O chavismo de direita
Não há muita dificuldade para se perceber semelhanças políticas e ideológicas entre o bolsonarismo e o chavismo. A truculência com os adversários é atitude comum entre os dois. Ambos adotam posturas em defesa do militarismo autoritário e o desprezo pelos valores democráticos. O Brasil contemporâneo tenta ser uma Venezuela com matiz de direita. O radicalismo é característica forte nos dois estilos de governo, cumprindo pauta ideológica agressiva e extremista. São coincidentes os comportamentos de anti-ciência, anti-imprensa e anti-democracia.
Interessante que numa entrevista concedida à Folha de São Paulo, em 1999, o agora presidente Bolsonaro rasgava elogios a Hugo Chavez. Chegou a dizer; “Gostaria que essa filosofia militarista chegasse ao Brasil. Acho ele ímpar”, e que o líder venezuelano era “uma esperança para a América Latina”. Os discursos também se parecem. Em 2009 quando detiveram a juíza Maria de Lourdes Afiuni, Chavez assim se pronunciou: “os que tomam um só centavo do tesouro público deveriam ser fuzilados e os juízes que não condenam esses casos também”. Já ouvimos algo parecido dito pelo nosso presidente. Porém essa atitude punitivista tão rigorosa vale apenas para os adversários. Quando observados esses pecados entre os correligionários não se verifica tal tipo de julgamento sumário.
O modelo Chavez de governar vem sendo copiado, ainda que um tanto estrambelhado. Afinal a formação intelectual do capitão não está no mesmo nível do caudilho venezuelano. Tanto é assim que, seguindo o exemplo do líder de nosso país vizinho, o atual governo brasileiro tem procurado atacar a liberdade de ensino, aparelhando o acesso à educação conforme atendimento ao pensamento ideológico que proclama. A retórica discursiva também se iguala quando atacam a corrupção, tentando passar a ideia da antipolítica. Nunca conseguem fazer autocrítica para admitirem que na prática contrariam o que dizem (considerando que Maduro sucede Chavez na mesma forma de pensar). Procuram colocar culpa de seus erros nos adversários. Chavez e Maduro atribuem aos Estados Unidos tudo o que de ruim aconteça na Venezuela. Bolsonaro, por outro lado, responsabiliza a esquerda global.
Suas biografias se equiparam. O presidente brasileiro costuma repetir a famosa frase do líder bolivariano: “o povo chegou ao poder”. Chavez mudou a composição do Tribunal Superior para exercer o controle de sua atuação, interferiu na estrutura do exército trazendo militares para ocupar cargos no governo. A falta de empatia faz com que não se sensibilizem com os dramas humanitários. Os dois cresceram politicamente desafiando a corporação militar a que pertenciam. Não escondem a vocação autocrática. O presidente brasileiro procura trilhar os caminhos da ditadura Venezuela, militarizando a política, tentando, inclusive, ampliar sua influência sobre as polícias estaduais e adotando uma política armamentista. Com isso impõe a simbologia do uso da força. As milícias virtuais são estimuladas a atacar a reputação dos opositores.

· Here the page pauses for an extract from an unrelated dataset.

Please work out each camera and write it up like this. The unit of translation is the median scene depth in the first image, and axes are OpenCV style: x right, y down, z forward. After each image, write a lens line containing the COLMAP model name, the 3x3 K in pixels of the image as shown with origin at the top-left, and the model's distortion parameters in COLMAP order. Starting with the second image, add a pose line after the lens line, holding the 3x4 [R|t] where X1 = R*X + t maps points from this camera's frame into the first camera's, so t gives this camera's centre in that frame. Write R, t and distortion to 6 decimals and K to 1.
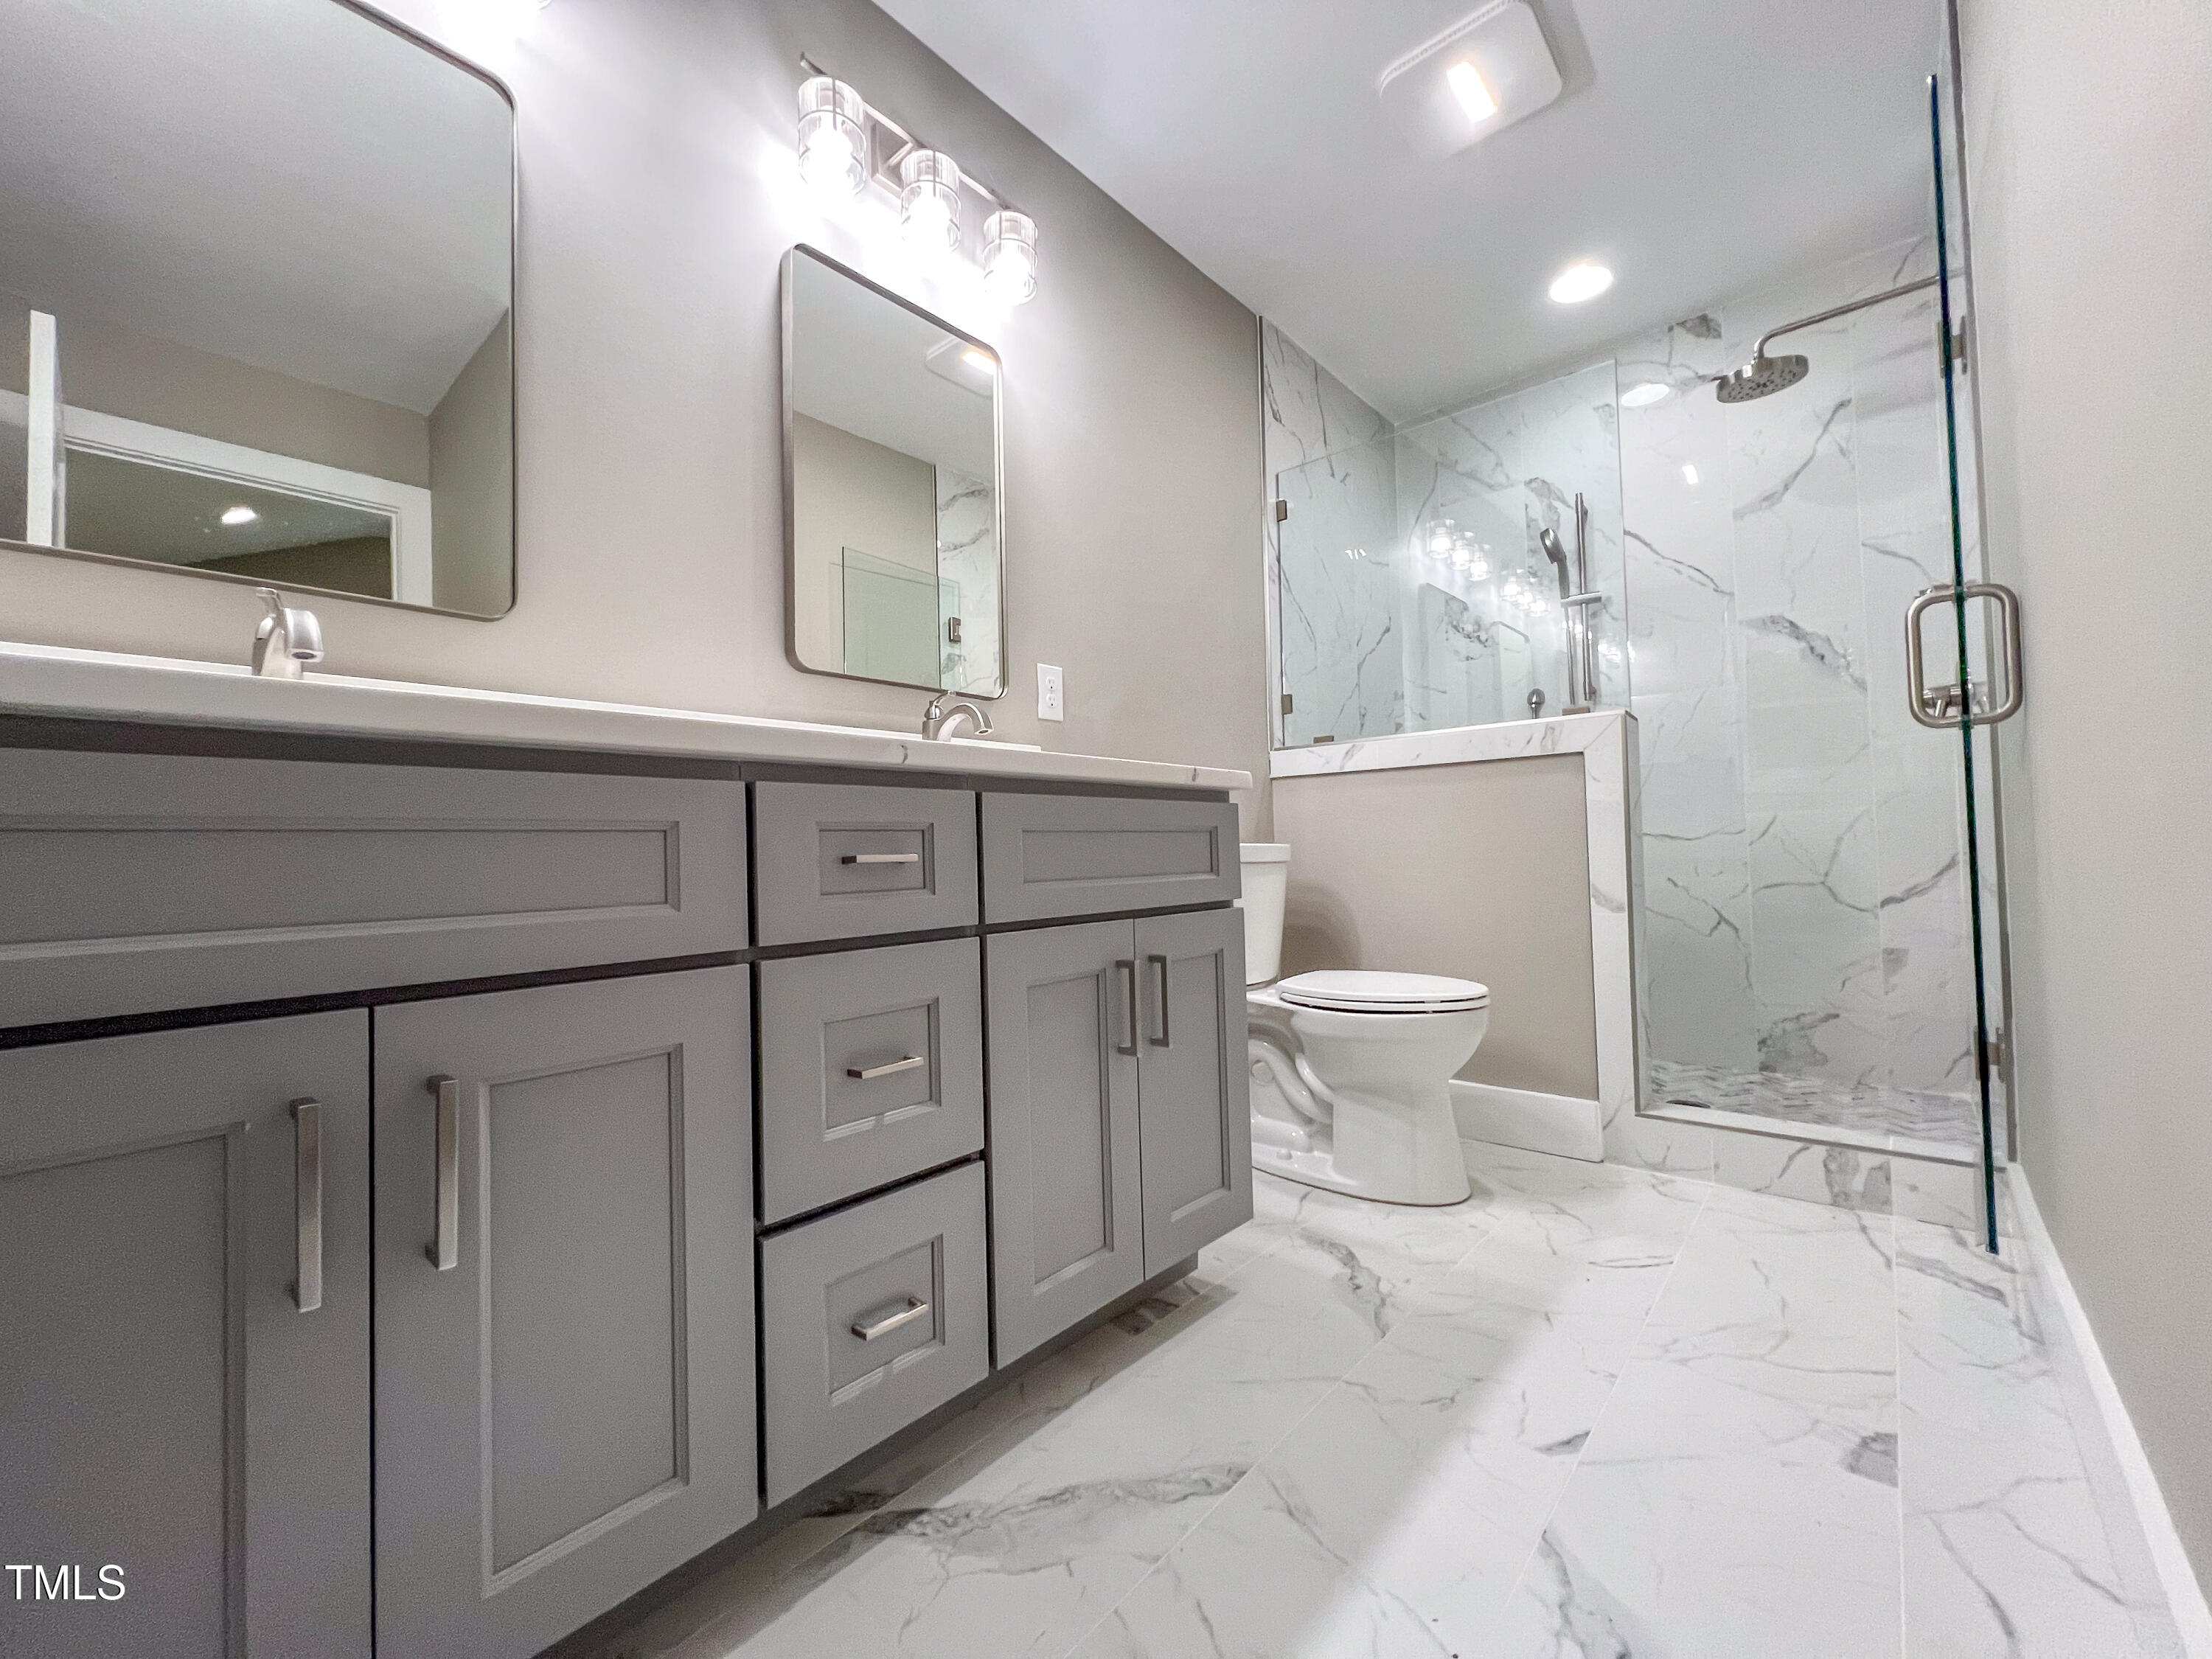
lens RADIAL K [[898.4, 0, 1106.0], [0, 898.4, 829.5], [0, 0, 1]] dist [0.000931, 0.000781]
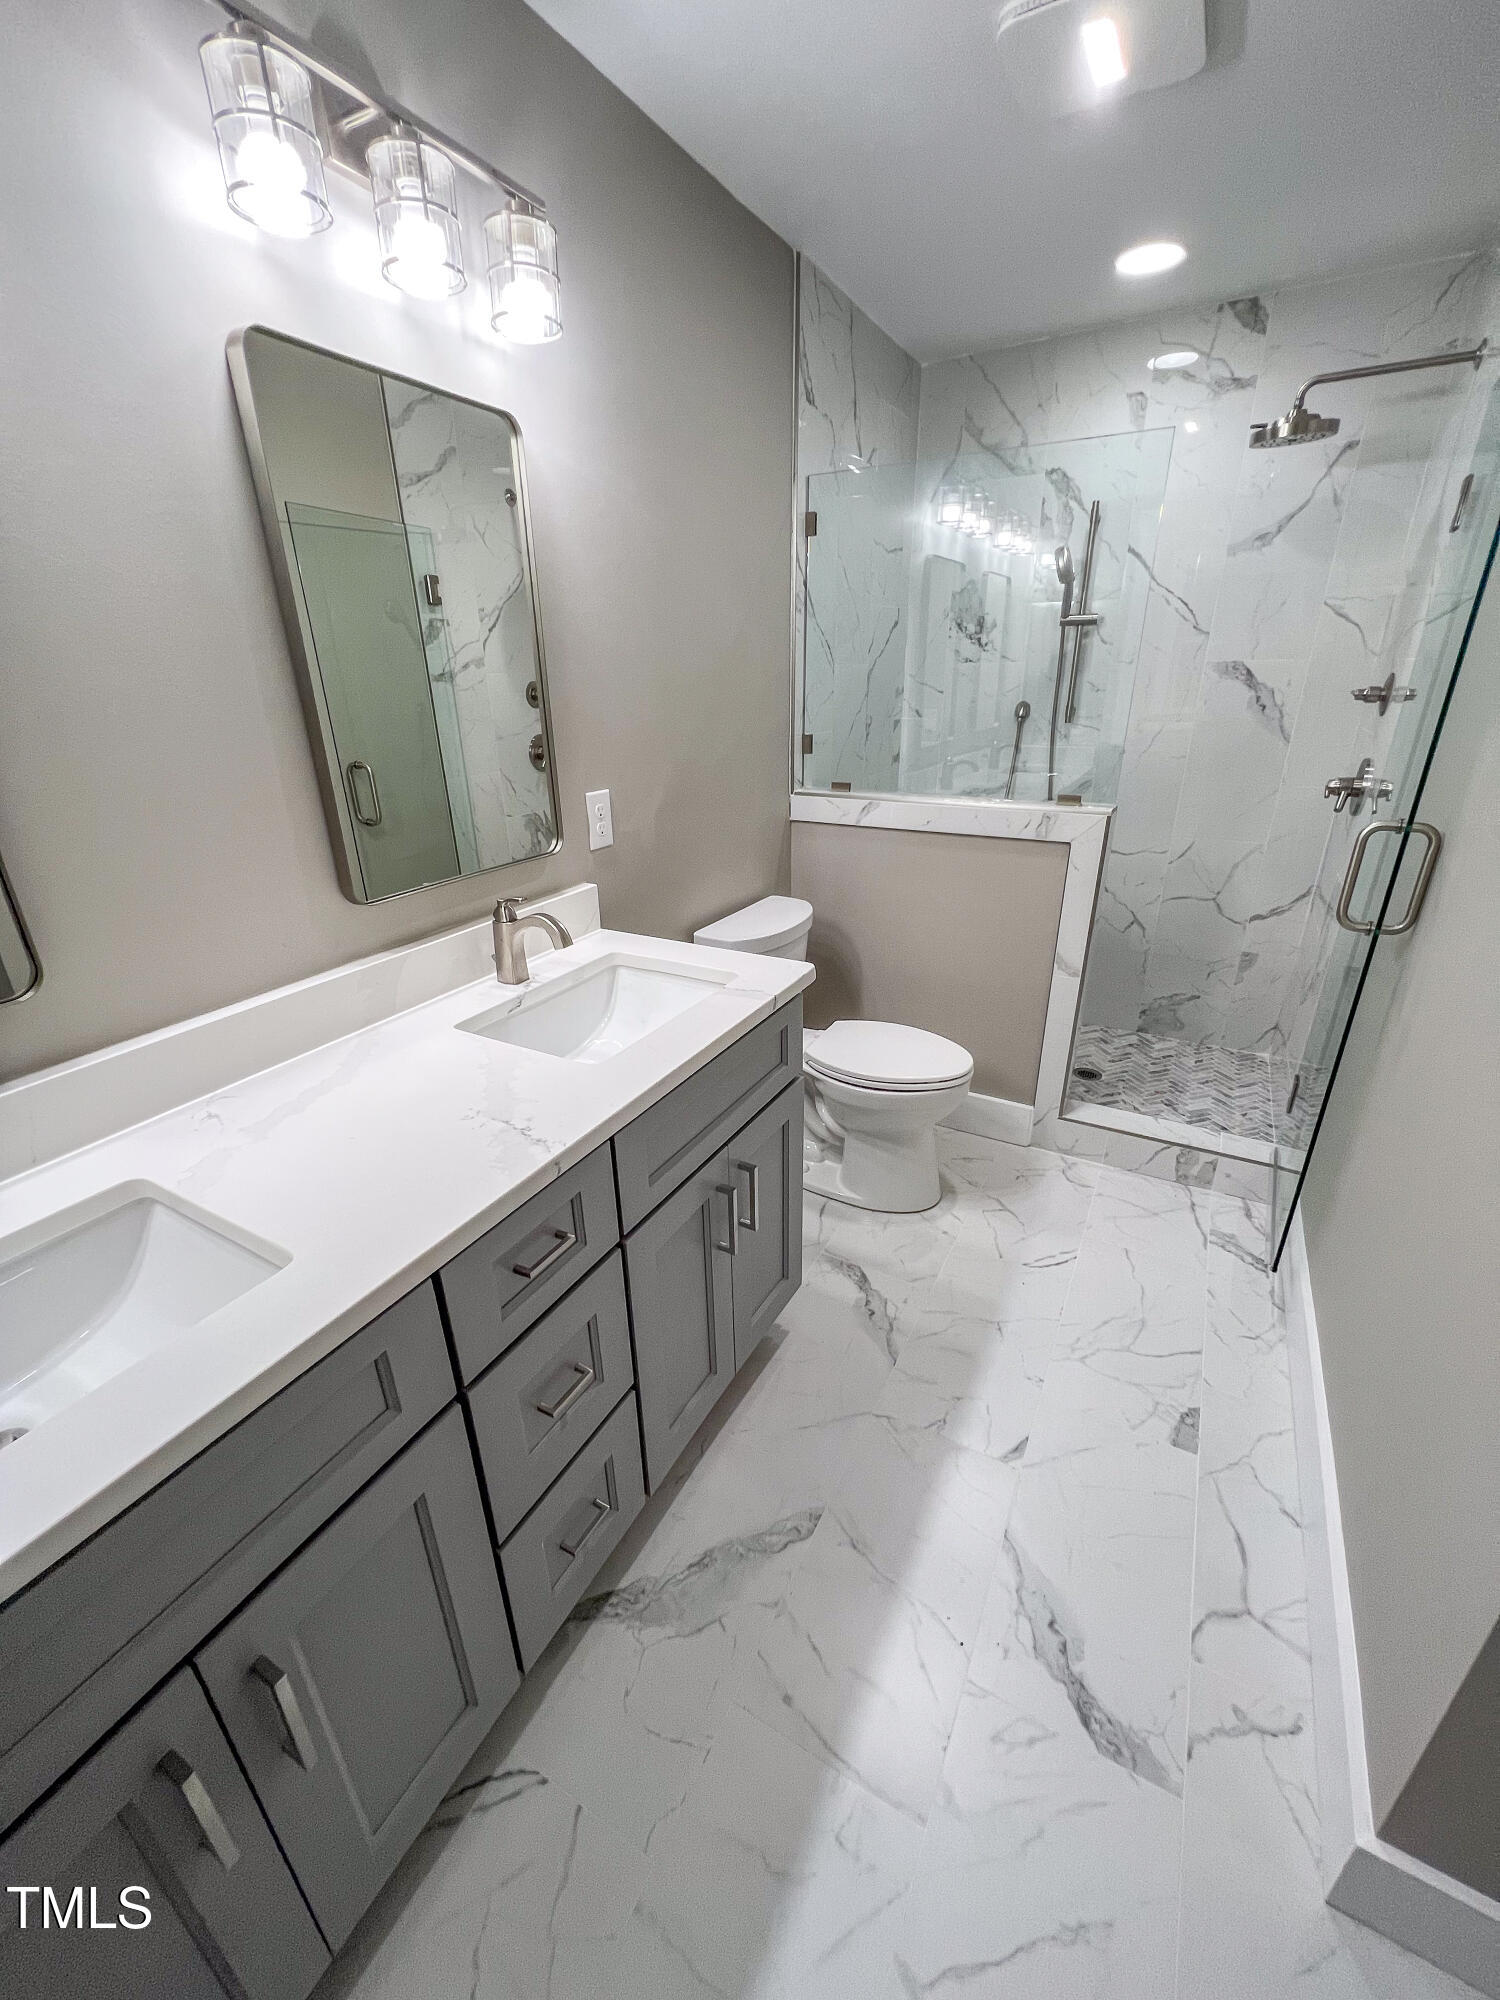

Se equivalem em muitas situações. Expressam o nacionalismo exacerbado. Exaltam e estimulam os conflitos. Rejeitam a diversidade. Têm obsessão por teorias conspiratórias. Desconfiam do mundo intelectual, impondo a cultura da ignorância por conveniência política. Por terem mentalidades conservadora e retrógada, recusam qualquer coisa que possa ser considerada como modernizante, inovadora, transformadora. Recusam curvar-se a qualquer instituição ou pessoa. Enxergam a cultura como instrumento de propaganda ideológica. Chegaram ao poder por eleições diretas, mas logo ao assumirem se dedicaram a minar a democracia.
A impunidade do general Pazuello que participou de um ato político em favor do presidente, afrontando as regras militares, nos remete à convicção de que, cada vez mais, estamos assistindo a venezualização do Brasil.